§ **Data listing**
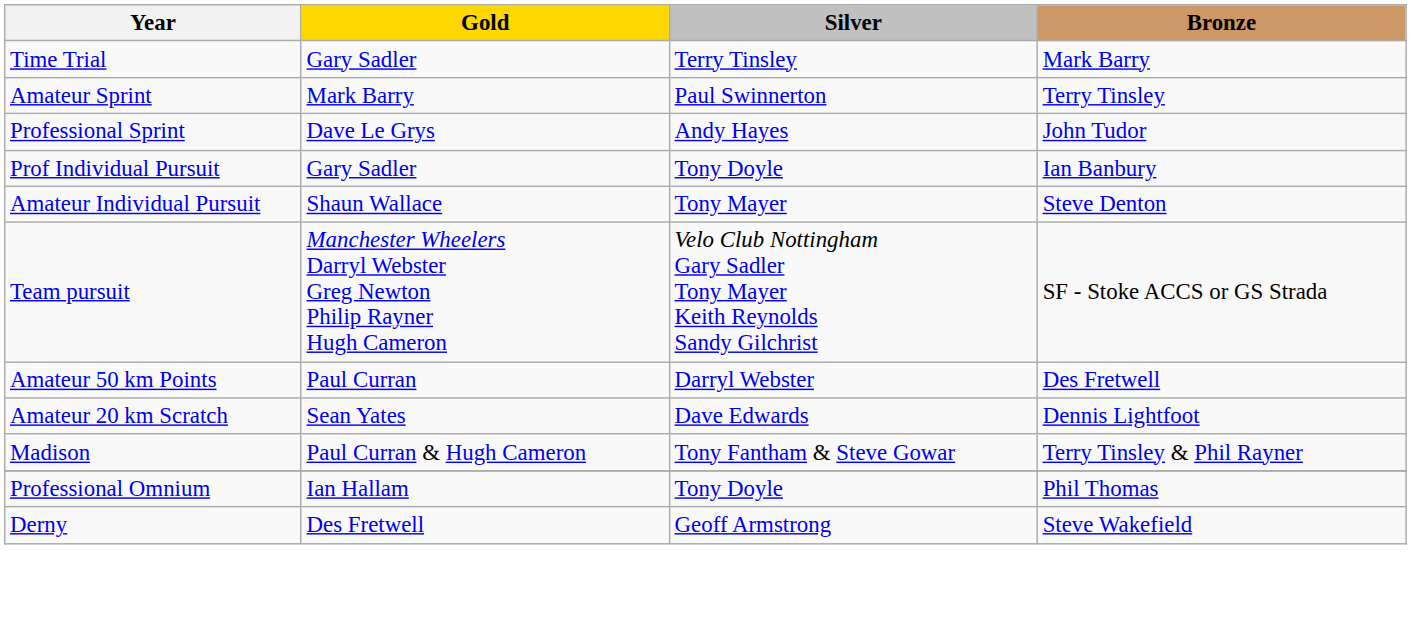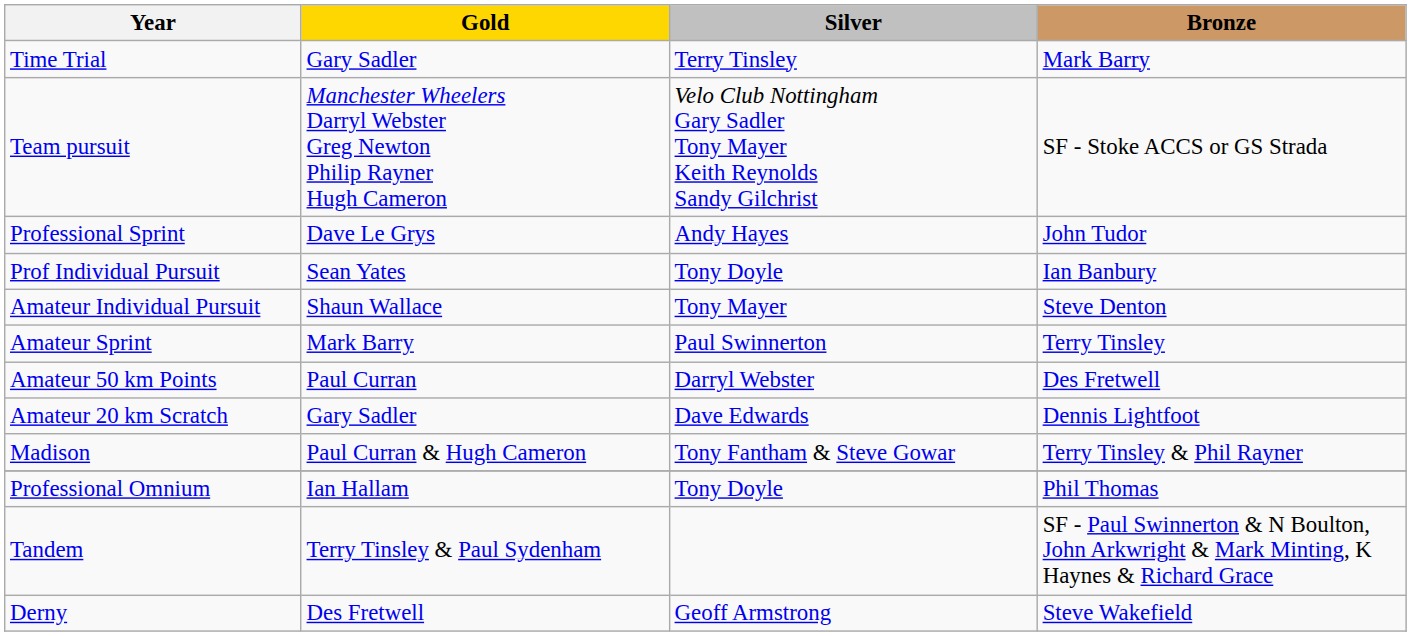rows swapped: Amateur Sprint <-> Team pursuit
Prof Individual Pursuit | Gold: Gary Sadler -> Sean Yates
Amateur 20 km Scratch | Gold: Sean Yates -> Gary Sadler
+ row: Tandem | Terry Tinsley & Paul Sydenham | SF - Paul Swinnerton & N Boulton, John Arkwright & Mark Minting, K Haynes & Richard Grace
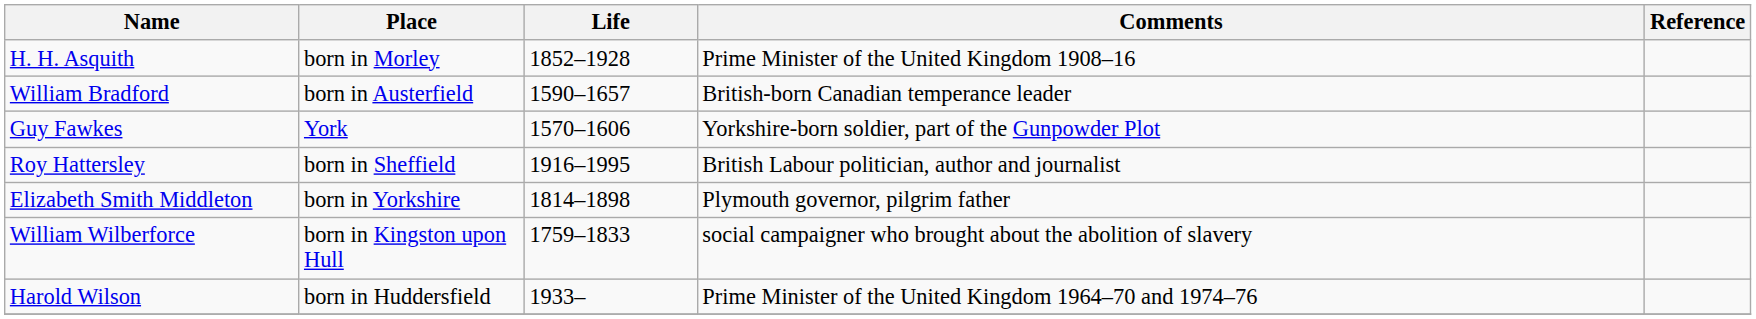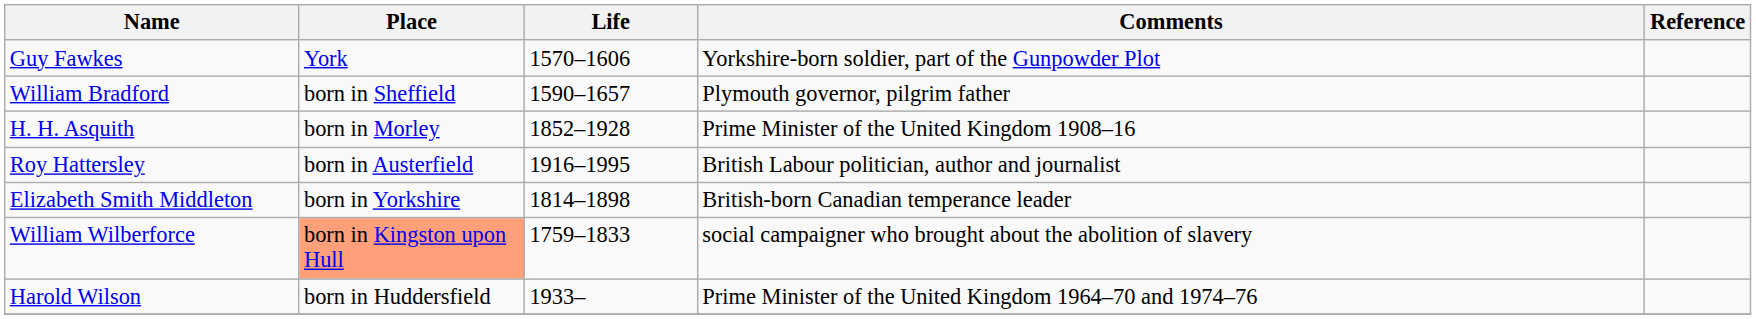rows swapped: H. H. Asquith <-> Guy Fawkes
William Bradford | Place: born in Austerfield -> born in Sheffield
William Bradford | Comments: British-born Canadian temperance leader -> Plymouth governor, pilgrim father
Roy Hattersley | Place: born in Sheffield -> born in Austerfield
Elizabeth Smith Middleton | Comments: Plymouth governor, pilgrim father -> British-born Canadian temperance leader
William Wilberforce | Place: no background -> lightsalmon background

§ **Requirements**
Reproduce the lines from the start of the items through the line containing "William Bradford | Place: born", inclusive. Leave out the pictures.

§ **Worked solution**
rows swapped: Amateur Sprint <-> Team pursuit
Prof Individual Pursuit | Gold: Gary Sadler -> Sean Yates
Amateur 20 km Scratch | Gold: Sean Yates -> Gary Sadler
+ row: Tandem | Terry Tinsley & Paul Sydenham | SF - Paul Swinnerton & N Boulton, John Arkwright & Mark Minting, K Haynes & Richard Grace
rows swapped: H. H. Asquith <-> Guy Fawkes
William Bradford | Place: born in Austerfield -> born in Sheffield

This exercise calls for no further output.